18

8.8K 580 54
                                    

Sean masuk ke kamar inap gue. Dan kebetulan, mama Sean juga lagi ada di kamar gue, tepatnya lagi ngobrol sama gue. Setelah kedatangan Sean, gue dan mama berhenti ngobrol, "Apa saya ganggu?" kata Sean ragu.

Gue sedikit memicingkan mata. Di sudut bibir Sean berdarah dan lebam sedikit, "Ya Allah, nak. Kenapa muka kamu?" mama Sean mendekat dibantu perawat yang dorongin kursi roda mama.

Sean tersenyum lembut ke mama, "Gak apa, ma. Maaf ma, bisa tinggalin kami berdua?"

Mama mengangguk. Sejenak, mama menoleh kearah gue, "Mama tinggal ya," gue mengangguk.

Sean duduk di kursi samping ranjang gue dan gue sedikit menjauh. Masih ada rasa takut, walau dokter Chandra jelasin, kalau Sean ngelakuin hal keji itu tanpa sadar. Hati kecil gue udah memaafkan, tapi kalau rasa takut, pastinya masih ada. Kejadian malam itu terus terulang di kepala gue.

Sean tersenyum miris, "Kamu takut sama saya?" gue mengangguk ragu, "Dengar, Yoanna. Saya melakukan itu tidak sengaja—"

"Karena kakak mabuk, kan?"

Sean mengangguk lemah, "Ya. Saya mabuk. Saya tau, kalau saya salah. Biasanya, kalau saya mabuk, Chandra yang selalu nanganin saya. Tapi, malam itu.. Malam sialan itu.. Chandra fikir kalau kamu bisa mengurusi saya menggantikan dia. Tapi, saya membuat kamu seperti ini. Saya minta maaf—"

"Saya udah maafin kakak. Saya tau, kakak ngelakuin itu karena gak sadar. Tapi saya mohon, kak. Jangan berdekatan dulu sama saya. Karena kejadian semalam masih buat saya takut," Sean memundurkan kursinya menjauhi gue.

"Saya paham. Terima kasih sudah memaafkan saya. Tapi kalau ada yang tumbuh dalam rahim kamu, kita harus perbaiki hubungan ini, Yoanna," pinta Sean dengan nada lesunya.

Gue bingung harus jawab apa. Karena gue juga shock, gue baru inget kalau Sean memuntahkan benihnya di rahim gue. Apa nanti ada yang tumbuh di rahim gue. Sontak gue bawa arah pandangan gue ke perut. Dan gerakan reflek, gue mengusap memutar di perut yang di lapisi baju.

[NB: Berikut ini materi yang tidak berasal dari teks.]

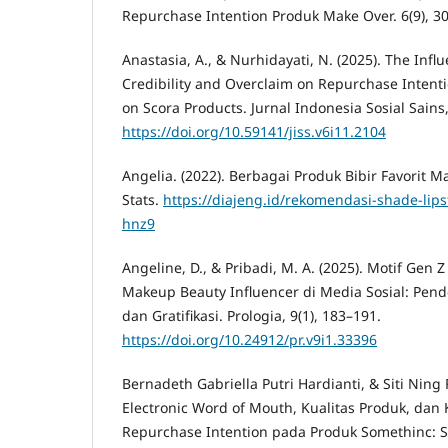
Repurchase Intention Produk Make Over. 6(9), 3
Anastasia, A., & Nurhidayati, N. (2025). The Infl
Credibility and Overclaim on Repurchase Intent
on Scora Products. Jurnal Indonesia Sosial Sains
https://doi.org/10.59141/jiss.v6i11.2104
Angelia. (2022). Berbagai Produk Bibir Favorit 
Stats.
https://diajeng.id/rekomendasi-shade-lipst
hnz9
Angeline, D., & Pribadi, M. A. (2025). Motif Ge
Makeup Beauty Influencer di Media Sosial: Pen
dan Gratifikasi. Prologia, 9(1), 183–191.
https://doi.org/10.24912/pr.v9i1.33396
Bernadeth Gabriella Putri Hardianti, & Siti Ning
Electronic Word of Mouth, Kualitas Produk, da
Repurchase Intention pada Produk Somethinc:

"Kita ngelakuin hal itu cuma sekali. Kemungkinannya kecil, janin tumbuh di rahim kamu. Tapi, bukan hal mustahil juga. Jadi, saya harap, kalau benar ada janin yang tumbuh di rahim kamu, kita perbaiki hubungan kita,"

Gue masih menatap perut rata gue, "Perbaiki gimana maksud kakak?"

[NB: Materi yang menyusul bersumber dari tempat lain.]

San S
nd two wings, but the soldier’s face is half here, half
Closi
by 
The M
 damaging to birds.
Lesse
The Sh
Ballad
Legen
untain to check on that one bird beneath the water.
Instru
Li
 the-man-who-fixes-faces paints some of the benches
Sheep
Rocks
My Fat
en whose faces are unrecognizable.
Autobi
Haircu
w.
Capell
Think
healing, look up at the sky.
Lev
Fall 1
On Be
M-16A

"Belajar untuk menjadi keluarga yang harmonis. Belajar untuk menjadi sepasang suami istri yang ideal. Bukan hanya di mata publik, tapi juga di diri kita masing-masing," ucap Sean dengan lugas dan penuh kepastian.

"Tapi saya gak tau gimana caranya, kak,"

Sean tersenyum lembut, "Saya juga gak tau. Saya udah bilang, kalau kita sama-sama belajar," gue berfikir sejenak, sebelum akhirnya gue mengangguk menuruti kata-kata Sean.

Jujur aja, gue gak mau jadi janda di saat gue punya anak. Kalau kemarin masih perawan dan dapat gelar janda, gue masih mau. Tapi kalau urusan anak..gue gak mau anak gue jadi kehilangan peranan ayah di hidupnya. Gue mau ngasih kebahagiaan buat anak gue. Gak kayak hidup gue yang terbilang cukup miris, walau ada yang lebih miris dari gue. Dan gue gak mau menyesali kalau gue ambil opsi gue cerai dari Sean.

"Setelah kamu sehat, kita pulang," gue membelalakkan mata menatap Sean. Seakan tau apa yang gue maksud, Sean dengan cepat ngomong ke gue, "Kamu di nempatin kamar saya. Biar saya tidur di sofa yang ada di kamar,"

"K-Kenapa gak di kamar yang lain?" tanya gue ragu.

"Karena kita udah sepakat buat satu kamar. Kamu tenang aja. Saya janji, kejadian semalam gak akan terulang,"

Gue mengangguk lagi, "A-Apa saya boleh menginap disini satu malam?" awalnya gue ragu buat minta izin kayak gini sama Sean. Tapi gue belum siap satu kamar sama Sean.